What we really need is database software that stops worrying about forms and views, and starts integrating user data into part of an overall workflow. That’s the beauty of Address Book and iCal – you put your data there, and it automagically appears elsewhere as needed throughout all of your Mac OS X applications. Bento provides cosmetic integration from those sources, but doesn’t create integration to anywhere else. The poker session I wrote about above is simultaneously an iCal event (when), a Quicken entry (how much), and a separate bit of autonomous information that I want to work with on its own merit (lots of other data). If I want that data to appear in all three places, I have to build that third place (in FileMaker or Excel, because Bento doesn’t provide sufficient tools), and then enter the data in each application separately.

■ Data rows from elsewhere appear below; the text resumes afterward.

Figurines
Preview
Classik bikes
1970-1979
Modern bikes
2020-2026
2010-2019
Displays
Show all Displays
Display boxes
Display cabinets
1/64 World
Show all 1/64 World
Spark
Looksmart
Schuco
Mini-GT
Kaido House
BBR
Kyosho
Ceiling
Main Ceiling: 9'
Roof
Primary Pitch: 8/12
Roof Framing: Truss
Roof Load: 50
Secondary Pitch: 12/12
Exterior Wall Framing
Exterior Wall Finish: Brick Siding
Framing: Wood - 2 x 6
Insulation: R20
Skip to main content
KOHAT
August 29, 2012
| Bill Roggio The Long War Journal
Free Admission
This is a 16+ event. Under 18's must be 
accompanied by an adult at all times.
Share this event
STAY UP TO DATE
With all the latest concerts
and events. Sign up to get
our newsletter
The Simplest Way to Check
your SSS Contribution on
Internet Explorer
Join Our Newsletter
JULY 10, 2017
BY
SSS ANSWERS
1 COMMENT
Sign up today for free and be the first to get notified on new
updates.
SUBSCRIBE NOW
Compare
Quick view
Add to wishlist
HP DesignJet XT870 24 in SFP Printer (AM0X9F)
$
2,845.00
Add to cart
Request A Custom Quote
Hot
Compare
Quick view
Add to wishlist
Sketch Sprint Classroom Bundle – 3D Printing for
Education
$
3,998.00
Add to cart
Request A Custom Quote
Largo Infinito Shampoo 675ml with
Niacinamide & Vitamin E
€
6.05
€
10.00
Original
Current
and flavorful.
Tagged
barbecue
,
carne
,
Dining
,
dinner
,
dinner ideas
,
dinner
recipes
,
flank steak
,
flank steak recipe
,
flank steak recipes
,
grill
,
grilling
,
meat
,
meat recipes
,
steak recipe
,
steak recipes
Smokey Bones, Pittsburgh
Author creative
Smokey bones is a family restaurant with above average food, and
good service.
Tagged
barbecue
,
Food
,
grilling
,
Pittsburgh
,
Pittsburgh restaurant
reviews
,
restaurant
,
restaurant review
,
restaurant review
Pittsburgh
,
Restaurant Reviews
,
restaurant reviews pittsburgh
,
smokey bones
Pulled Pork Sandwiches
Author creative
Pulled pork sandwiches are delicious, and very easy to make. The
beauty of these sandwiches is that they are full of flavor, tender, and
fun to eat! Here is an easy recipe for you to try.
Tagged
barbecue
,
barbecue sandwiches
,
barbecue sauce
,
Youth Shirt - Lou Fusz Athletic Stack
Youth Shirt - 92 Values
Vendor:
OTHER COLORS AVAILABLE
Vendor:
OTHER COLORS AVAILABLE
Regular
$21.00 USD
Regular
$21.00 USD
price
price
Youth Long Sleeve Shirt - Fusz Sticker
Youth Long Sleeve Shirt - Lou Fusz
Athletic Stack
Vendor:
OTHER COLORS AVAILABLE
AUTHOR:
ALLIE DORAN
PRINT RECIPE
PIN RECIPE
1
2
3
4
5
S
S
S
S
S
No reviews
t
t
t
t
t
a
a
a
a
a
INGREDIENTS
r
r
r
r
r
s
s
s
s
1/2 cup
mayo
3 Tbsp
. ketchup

Apple’s applications have, at their best, provided this sort of breakthrough thinking. Bento didn’t need to rethink database concepts to get a positive review – but if you’re going to ship FileMaker for Dummies, you shouldn’t be surprised if it’s not recommended to people who aren’t dummies.
So I won’t be recommending Bento to any of my clients, but that’s partially because my clients have needs that Bento clearly won’t meet. There are two groups of people whom Bento might serve well: those who will be happy with the built-in templates and integration out of the box, and those who don’t want to spend $200 on FileMaker and its own included templates. At $49 for the release version of Bento ($99 for the 5-user Family Pack), I would recommend it only to people who have a specific need for one of the included templates – although it would be a decent freebie if it were included with the bundled software in the consumer Macs.
Rob Russell on TidBITS Talk made me think of one additional feature that could really make Bento worthwhile: if Bento 1.0 ships with integration into an online library that lets the user choose among hundreds or thousands of user-contributed templates, then suddenly we do have the database that will serve the needs of the non-programmer, and that would be well worth Bento’s $49. Give my grandmother ten recipe templates to choose from, and she won’t need her grandson to build one. Better yet, if you tag the data so she can switch templates as desired without re-entering her recipe for matzoh ball soup, and suddenly you’re providing a power that only we programmers enjoy today.
For now, Bento does have limited template options, but it’s also a freebie – so you have nothing to lose by getting in on the trial (as long as you back up your Address Book and iCal data first). I have no doubt that Bento will serve the database needs of the “parents with iMacs” crowd – but their technically oriented children will be needed to get it working well unless my mythical online library exists. I think that’s falling short of the premise.